There was something so therapeutic about having him here, like no matter what happened, we’d all be okay so long as he was around. I could almost feel my pulse slow to a normal, relaxed cadence.
“Gotta say, bud,” I said, digging my bare feet into the lush, dark gray carpet in one of the empty rooms. The walls were covered in paintings that looked both ugly and expensive, the shelves lined with random knickknacks that were covered in dust from lack of use. The room was dark, with only a single dull bulb ahead to cast it into light. Did Claude and Khalida live here on their own? The place was huge, and only a small portion of it seemed like it was being used. “Totally digging this whole thing where you come swooping in just when I need you. I think I’m officially a dog person.”
He yipped playfully in response, head held high with pride. His expression was so goofy that half the time it was easy to forget that he was actually a powerful beast from a different realm. Seriously, if the demons ever wanted to extend an olive branch to protectors, to mend broken ties and demolish bad blood, they need only send a hellhound in their place.

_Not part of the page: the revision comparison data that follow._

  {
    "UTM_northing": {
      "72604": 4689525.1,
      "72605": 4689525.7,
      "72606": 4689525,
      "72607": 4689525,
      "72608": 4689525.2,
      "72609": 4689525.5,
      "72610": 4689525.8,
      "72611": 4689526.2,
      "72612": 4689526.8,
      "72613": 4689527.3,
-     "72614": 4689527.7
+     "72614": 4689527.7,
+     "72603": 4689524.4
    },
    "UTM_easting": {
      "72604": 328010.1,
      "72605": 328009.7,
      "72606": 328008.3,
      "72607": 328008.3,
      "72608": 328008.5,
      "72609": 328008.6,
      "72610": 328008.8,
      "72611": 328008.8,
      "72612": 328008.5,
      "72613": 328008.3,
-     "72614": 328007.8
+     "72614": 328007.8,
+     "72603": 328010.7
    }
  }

Who could say no to a puppy?
I let out a sigh, shaking my head. “Sometimes I wish you could just talk. Tell me why you’re here, how you’re able to track my movements so easily. Where do you go when you disappear? Why did you show up when you did? Why me?”
I could’ve sworn that he could understand me, back when I sat with him in the basement of the lab. But Cy looked at me like I was off my rocker when I mentioned it.

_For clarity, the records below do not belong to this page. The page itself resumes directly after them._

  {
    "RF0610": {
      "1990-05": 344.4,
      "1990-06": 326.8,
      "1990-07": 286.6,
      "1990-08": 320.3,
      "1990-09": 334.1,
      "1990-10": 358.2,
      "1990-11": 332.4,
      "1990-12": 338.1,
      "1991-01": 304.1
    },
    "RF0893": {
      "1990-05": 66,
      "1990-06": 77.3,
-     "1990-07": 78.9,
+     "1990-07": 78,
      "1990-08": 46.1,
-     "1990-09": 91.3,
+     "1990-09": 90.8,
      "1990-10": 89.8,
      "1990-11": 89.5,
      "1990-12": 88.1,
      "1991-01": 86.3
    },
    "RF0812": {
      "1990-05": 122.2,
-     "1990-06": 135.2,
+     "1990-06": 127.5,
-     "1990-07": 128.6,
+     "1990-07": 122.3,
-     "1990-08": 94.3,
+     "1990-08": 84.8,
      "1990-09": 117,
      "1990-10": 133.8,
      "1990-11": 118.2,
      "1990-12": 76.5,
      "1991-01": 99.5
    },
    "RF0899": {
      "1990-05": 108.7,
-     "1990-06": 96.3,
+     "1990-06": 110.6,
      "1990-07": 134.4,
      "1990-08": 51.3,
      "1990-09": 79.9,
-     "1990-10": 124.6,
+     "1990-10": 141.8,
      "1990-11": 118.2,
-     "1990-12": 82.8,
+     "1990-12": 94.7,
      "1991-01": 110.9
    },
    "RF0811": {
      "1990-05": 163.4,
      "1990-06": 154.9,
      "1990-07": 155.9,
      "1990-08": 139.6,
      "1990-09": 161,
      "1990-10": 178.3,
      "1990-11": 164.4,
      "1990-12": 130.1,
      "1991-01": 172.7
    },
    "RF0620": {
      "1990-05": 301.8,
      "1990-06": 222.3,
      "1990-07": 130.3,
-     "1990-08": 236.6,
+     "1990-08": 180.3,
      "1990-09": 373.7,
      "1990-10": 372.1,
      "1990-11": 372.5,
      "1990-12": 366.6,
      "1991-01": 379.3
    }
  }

I cracked my neck, my limbs all still stiff from getting knocked unconscious—which, gotta say, was completely embarrassing that I just passed right the fuck out in the middle of a raging vamp battle.
Bad habit of min
e. And one I’d need to get over if I wanted to have any sort of lasting career as a protector. Especially if I wanted to get sent on field missions. No wonder Cy demanded that I stay home when Ro and the rest of Ten got assigned a new job.
A warm, tingly scent reached my nose and I turned a corner, following the luxurious scent until I found myself standing in a giant, well-used kitchen. Compared to the few rooms I’d explored, this one looked like it belonged in a completely different house.

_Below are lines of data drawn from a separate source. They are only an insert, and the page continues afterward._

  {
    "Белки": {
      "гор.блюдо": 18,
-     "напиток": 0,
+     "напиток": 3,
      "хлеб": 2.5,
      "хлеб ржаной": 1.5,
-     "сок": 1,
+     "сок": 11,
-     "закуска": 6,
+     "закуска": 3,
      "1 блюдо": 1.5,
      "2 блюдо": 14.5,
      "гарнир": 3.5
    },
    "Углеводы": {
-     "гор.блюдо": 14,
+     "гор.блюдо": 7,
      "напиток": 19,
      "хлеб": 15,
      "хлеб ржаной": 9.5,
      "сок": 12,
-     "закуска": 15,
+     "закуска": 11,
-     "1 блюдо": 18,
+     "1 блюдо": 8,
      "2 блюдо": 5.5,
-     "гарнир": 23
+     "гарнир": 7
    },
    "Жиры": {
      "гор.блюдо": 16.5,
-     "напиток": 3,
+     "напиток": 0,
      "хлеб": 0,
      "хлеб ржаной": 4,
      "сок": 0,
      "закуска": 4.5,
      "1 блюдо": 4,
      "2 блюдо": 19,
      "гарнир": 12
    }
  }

It wasn’t the sort of rich-person kitchen you saw in movies, where you took one look and basically knew that no one spent time there. This kitchen was filled with well-loved appliances, the cupboards lined with mismatched mugs that were selected one-by-one, rather than all at once in a boring, matching set.
It felt so homey. So human.
A large loaf of fresh baked bread was resting on the marble island in the center of the room, knife and butter perched against the charcuterie board next to it. The sight alone sent my stomach into a series of grumbles, never mind the amazing smell. How long had it been since I had something to eat? I forgot to ask everyone how long I was out, lost in my dream world with Wade.
Not waiting another moment, I sliced a piece off for myself and another one for Ralph, my mouth watering as the fresh bread and butter hit my tongue. My tastebuds felt like they were magnified, like I could distinguish between each and every flavor. I let out an embarrassing groan as I shoved another bite in my mouth. Maybe this was magic bread.
“Khali is a great cook,” a low, familiar voice echoed behind me. Familiar, but also not somehow. “If I weren’t a vampire, I’d double in body weight every time she visits.”
I spun around, nearly choking on the bread lodged halfway down my throat. Claude.
He was dressed head-to-toe in black, his platinum hair mussed in that perfect way that looked both effortless and stylish. His eyes, which were so familiar to me in Darius, felt strange and cold as they studied me with a vague curiosity.